--- Start Supplied passage ---

Showing posts with label Mark Zuckerberg. Show all posts
Showing posts with label Mark Zuckerberg. Show all posts

Friday, December 27, 2024

The Facebook Interview (revisited)


Recently, a Facebook friend named Adam Lee (pictured right) asked me a couple of questions about Facebook. Said he was writing an article on... well, Facebook! Thought I'd share my response with you...

Where do you think Facebook is heading?

Consider the unimaginable ways young people can find themselves becoming billionaires in the digital age: back in the mid-1990s Larry Page and Sergey Brin were 23-year-old computer studies undergrads at Stanford U when they stumbled on a new algorithm for a faster, more free-associating search engine called Google. Today each is worth USD16.7 billion.

Then there's Mark Zuckerberg who started Facebook in February 2004 as an interactive social networking website for the campus crowd while he was in college. I hear Yahoo! offered Zuckerberg USD1.7 billion for Facebook last year - and he turned down their offer. Last I heard, MSN estimates that Facebook is worth USD15 billion.

My point is: these youngsters have been able to turn a simple idea into a complex income-generating engine by identifying two basic human needs, viz., the desire for information and the desire to feel connected. These desires are very much in alignment with the incoming frequencies of the Aquarian Age (the Water Bearer symbolizes the dissemination of wisdom acquired during the Capricornian phase of introspection and consolidation, and the Piscean phase of dissolution and disintegration of ancient taboos).

Today more and more people regard a laptop or tablet (and now smartphones) as an essential personal accessory. Instant messaging, virtually free text-messaging, Skype and a whole array of connectivity tools has been facilitated by advances in satellite communications that would leave our grandparents scratching their bald pates. This is what I call the age of server-assisted telepathy when a planetary mind is emerging from the preceding centuries of technological development. Buckminster Fuller, thirty years ago, called it "accelerating acceleration." By this he meant that quantum advances in technology would soon hurl us beyond the gravitational pull of the tragic past into a comic/romantic future.

Take Facebook's burgeoning popularity: within two years just about everybody I know who owns a computer, tablet or smartphone is on Facebook. My daughters and their far-flung network of cousins are now on my Facebook friends list. For the first time ever, the separate realities of family and friends are merging in cyberspace. And I just saw an interview with Zuckerberg taped in May 2007 where he quoted the figure 45 million as the total number of Facebook users - that was almost 6 months ago. I figure at least 250,000 new users sign up every day. In June 2017 Facebook hit 2 billion monthly users, making it the world's largest virtual community.

--- End Supplied passage ---
--- Start Supplied records ---

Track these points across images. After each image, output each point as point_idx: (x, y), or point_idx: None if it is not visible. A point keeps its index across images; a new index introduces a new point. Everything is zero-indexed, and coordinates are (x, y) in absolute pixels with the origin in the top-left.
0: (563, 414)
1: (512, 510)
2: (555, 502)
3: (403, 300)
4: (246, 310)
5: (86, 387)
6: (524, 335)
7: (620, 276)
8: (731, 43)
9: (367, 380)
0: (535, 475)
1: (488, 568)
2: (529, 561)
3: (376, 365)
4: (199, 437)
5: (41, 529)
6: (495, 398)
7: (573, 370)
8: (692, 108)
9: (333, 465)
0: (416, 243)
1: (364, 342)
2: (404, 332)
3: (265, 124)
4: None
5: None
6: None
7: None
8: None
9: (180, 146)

--- End Supplied records ---

## Tasks and exercises:
(1) In the blog post on Facebook, how much does the writer say Yahoo! offered Zuckerberg for Facebook?
(2) Continue the blog post on Facebook from its last sentence.

## Answers given:
(1) USD1.7 billion.

(2)
Where is Facebook heading? Who da fuck knows? Right now everybody complains that they're wasting too much time on Facebook (and a few months ago I was bitching about the same thing too) - but the reason Facebook is distracting people from work is that they're having more fun just playing with each other in harmless ways (try throwing a sheep at me in real life!) Friends I hardly get to see in real life are poking, tickling, cuddling, and loving me - albeit virtually but it sure feels nice! Hotties I've long wanted to meet give me cheap thrills by appearing in my inbox and adding me as their Facebook friend. Faces I haven't seen in 25 years are suddenly among my Top Friends! Wow... why ask where a party is heading when it's in full swing?

What's in it for you in Facebook? What's your story?

I live a long way from the city. In my younger days I was a real party animal. For me Facebook is a 24/7 party without the hassle of driving 3 hours, finding a parking space, and worrying about not getting laid. On Facebook you KNOW you're not gonna get laid because it's all make-believe, all a buncha pixels - but you can let go and sink your virtual teeth into that plump backside on some hottie's profile photo without getting slapped (except virtually of course)... and you can bite five pairs of buttocks at one go if you like. This is something I've long dreamed of doing. I've stopped cursing Facebook. In fact I've just written Mark Zuckerberg a thank-you note. Hope he responds with a $50-million deposit in my PayPal account.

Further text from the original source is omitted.